Stored entries
## begin
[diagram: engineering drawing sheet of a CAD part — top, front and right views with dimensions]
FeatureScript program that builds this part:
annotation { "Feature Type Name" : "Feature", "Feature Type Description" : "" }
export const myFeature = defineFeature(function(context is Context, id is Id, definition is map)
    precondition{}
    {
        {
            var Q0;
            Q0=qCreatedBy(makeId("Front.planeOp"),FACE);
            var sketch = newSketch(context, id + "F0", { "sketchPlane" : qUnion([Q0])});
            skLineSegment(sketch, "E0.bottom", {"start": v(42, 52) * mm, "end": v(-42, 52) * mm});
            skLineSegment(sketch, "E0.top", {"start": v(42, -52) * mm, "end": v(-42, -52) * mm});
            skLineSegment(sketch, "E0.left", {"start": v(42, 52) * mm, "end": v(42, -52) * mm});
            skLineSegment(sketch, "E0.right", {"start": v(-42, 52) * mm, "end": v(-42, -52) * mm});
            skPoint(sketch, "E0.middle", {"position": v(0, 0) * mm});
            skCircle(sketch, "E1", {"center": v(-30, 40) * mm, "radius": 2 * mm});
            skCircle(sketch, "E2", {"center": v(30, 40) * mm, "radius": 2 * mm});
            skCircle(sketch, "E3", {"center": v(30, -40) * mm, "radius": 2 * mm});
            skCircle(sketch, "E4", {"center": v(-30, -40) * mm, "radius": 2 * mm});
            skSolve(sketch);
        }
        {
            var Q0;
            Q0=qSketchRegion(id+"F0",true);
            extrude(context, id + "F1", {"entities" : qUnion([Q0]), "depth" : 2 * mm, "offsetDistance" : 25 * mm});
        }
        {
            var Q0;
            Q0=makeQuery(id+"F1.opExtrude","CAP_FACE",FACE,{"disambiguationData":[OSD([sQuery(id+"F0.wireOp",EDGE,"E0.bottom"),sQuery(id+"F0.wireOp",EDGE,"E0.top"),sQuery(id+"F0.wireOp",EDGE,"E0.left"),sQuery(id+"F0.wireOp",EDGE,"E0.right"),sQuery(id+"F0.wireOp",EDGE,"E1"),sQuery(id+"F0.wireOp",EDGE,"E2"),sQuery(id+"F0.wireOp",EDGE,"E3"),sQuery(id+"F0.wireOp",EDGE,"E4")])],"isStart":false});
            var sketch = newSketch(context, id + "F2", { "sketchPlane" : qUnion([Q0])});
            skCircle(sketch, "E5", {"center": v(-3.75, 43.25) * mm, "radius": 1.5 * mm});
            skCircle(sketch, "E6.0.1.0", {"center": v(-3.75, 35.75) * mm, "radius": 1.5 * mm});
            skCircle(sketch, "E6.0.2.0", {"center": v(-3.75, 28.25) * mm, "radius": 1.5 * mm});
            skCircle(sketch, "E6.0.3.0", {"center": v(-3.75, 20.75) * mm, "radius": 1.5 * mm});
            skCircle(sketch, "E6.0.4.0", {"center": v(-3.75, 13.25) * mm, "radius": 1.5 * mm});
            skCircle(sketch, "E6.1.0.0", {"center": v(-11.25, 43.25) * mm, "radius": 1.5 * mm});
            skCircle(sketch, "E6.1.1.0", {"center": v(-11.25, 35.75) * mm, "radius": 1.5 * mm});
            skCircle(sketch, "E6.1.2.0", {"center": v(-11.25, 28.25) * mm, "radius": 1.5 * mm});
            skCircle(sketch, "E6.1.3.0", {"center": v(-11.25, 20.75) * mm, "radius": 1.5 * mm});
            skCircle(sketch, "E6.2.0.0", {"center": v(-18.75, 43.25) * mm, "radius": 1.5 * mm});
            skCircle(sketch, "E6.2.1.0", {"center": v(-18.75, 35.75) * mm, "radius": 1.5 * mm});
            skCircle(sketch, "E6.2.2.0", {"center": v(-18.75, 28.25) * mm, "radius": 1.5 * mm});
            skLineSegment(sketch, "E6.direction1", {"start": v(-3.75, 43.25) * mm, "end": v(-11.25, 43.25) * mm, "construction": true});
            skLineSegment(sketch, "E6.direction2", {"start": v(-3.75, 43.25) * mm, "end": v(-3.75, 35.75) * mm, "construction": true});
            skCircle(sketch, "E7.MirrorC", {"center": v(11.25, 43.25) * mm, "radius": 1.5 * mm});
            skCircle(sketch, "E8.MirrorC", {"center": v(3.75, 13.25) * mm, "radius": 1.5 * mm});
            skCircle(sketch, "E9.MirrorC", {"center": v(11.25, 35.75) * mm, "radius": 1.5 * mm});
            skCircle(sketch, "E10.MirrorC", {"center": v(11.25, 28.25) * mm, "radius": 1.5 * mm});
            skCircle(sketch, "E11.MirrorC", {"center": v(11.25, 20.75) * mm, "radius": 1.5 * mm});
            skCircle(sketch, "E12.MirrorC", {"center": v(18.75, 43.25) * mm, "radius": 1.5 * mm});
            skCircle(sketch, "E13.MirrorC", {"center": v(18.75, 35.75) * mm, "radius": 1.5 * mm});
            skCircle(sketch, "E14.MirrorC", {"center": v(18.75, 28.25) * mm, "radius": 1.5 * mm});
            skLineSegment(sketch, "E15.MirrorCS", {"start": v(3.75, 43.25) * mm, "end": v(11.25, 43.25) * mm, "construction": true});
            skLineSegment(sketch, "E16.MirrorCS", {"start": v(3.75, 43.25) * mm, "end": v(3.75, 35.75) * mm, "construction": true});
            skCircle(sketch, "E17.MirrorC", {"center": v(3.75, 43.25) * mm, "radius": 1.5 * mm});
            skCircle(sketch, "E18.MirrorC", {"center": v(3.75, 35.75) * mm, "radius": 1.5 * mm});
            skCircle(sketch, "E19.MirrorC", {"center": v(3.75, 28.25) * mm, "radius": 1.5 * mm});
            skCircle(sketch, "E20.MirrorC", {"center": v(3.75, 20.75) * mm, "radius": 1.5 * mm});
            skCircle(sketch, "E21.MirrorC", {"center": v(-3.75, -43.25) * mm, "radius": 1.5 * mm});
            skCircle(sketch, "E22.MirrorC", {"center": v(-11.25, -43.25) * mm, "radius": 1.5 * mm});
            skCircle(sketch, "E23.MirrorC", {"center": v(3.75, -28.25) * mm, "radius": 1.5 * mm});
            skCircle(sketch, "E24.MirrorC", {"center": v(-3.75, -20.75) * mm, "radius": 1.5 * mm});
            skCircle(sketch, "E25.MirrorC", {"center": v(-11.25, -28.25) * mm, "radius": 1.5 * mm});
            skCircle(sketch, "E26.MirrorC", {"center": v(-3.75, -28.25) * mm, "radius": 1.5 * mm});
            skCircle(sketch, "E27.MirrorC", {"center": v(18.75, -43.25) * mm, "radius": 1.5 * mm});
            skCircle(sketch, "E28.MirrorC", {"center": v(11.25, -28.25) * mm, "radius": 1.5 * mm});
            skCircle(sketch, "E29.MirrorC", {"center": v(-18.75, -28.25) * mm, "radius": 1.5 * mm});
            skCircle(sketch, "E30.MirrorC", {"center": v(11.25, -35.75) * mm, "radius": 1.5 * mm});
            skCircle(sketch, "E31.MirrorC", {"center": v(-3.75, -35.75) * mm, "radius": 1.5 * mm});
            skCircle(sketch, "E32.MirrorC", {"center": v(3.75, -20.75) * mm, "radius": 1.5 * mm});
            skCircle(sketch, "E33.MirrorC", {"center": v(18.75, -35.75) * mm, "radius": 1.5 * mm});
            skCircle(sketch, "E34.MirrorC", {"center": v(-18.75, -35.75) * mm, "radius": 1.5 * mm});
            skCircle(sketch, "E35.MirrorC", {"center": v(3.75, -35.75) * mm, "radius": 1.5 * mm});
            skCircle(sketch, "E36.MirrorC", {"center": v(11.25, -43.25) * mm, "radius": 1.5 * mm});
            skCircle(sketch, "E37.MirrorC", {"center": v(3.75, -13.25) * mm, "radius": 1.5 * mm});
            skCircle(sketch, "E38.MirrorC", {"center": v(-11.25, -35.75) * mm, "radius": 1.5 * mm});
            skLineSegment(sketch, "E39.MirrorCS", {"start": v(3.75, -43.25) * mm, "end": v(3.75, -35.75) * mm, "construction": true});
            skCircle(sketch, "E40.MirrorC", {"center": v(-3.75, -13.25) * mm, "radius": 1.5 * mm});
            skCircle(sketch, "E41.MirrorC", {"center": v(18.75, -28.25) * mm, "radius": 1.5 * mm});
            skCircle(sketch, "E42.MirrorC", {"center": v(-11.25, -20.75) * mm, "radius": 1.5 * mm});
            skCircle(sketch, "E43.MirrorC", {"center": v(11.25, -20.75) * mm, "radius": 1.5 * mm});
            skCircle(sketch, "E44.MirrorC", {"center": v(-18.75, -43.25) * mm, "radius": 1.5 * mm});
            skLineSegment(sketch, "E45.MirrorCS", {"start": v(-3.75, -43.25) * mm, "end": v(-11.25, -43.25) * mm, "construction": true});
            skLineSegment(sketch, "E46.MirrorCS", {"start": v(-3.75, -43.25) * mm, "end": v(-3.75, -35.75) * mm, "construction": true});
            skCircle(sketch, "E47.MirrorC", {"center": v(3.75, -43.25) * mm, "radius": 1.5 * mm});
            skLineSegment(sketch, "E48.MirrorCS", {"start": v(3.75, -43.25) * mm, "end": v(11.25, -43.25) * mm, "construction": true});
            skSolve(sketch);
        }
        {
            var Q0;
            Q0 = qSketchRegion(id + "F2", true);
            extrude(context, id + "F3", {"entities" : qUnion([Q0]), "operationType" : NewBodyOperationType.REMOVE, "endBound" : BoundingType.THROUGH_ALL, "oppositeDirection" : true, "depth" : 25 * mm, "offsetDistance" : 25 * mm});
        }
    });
## end
### PROBLEM DETAILS
Copy out the lines from the very first one through the line containing "v(-30, -40) *", with both ends included.

### THE OUTPUT
[diagram: engineering drawing sheet of a CAD part — top, front and right views with dimensions]
FeatureScript program that builds this part:
annotation { "Feature Type Name" : "Feature", "Feature Type Description" : "" }
export const myFeature = defineFeature(function(context is Context, id is Id, definition is map)
    precondition{}
    {
        {
            var Q0;
            Q0=qCreatedBy(makeId("Front.planeOp"),FACE);
            var sketch = newSketch(context, id + "F0", { "sketchPlane" : qUnion([Q0])});
            skLineSegment(sketch, "E0.bottom", {"start": v(42, 52) * mm, "end": v(-42, 52) * mm});
            skLineSegment(sketch, "E0.top", {"start": v(42, -52) * mm, "end": v(-42, -52) * mm});
            skLineSegment(sketch, "E0.left", {"start": v(42, 52) * mm, "end": v(42, -52) * mm});
            skLineSegment(sketch, "E0.right", {"start": v(-42, 52) * mm, "end": v(-42, -52) * mm});
            skPoint(sketch, "E0.middle", {"position": v(0, 0) * mm});
            skCircle(sketch, "E1", {"center": v(-30, 40) * mm, "radius": 2 * mm});
            skCircle(sketch, "E2", {"center": v(30, 40) * mm, "radius": 2 * mm});
            skCircle(sketch, "E3", {"center": v(30, -40) * mm, "radius": 2 * mm});
            skCircle(sketch, "E4", {"center": v(-30, -40) * mm, "radius": 2 * mm});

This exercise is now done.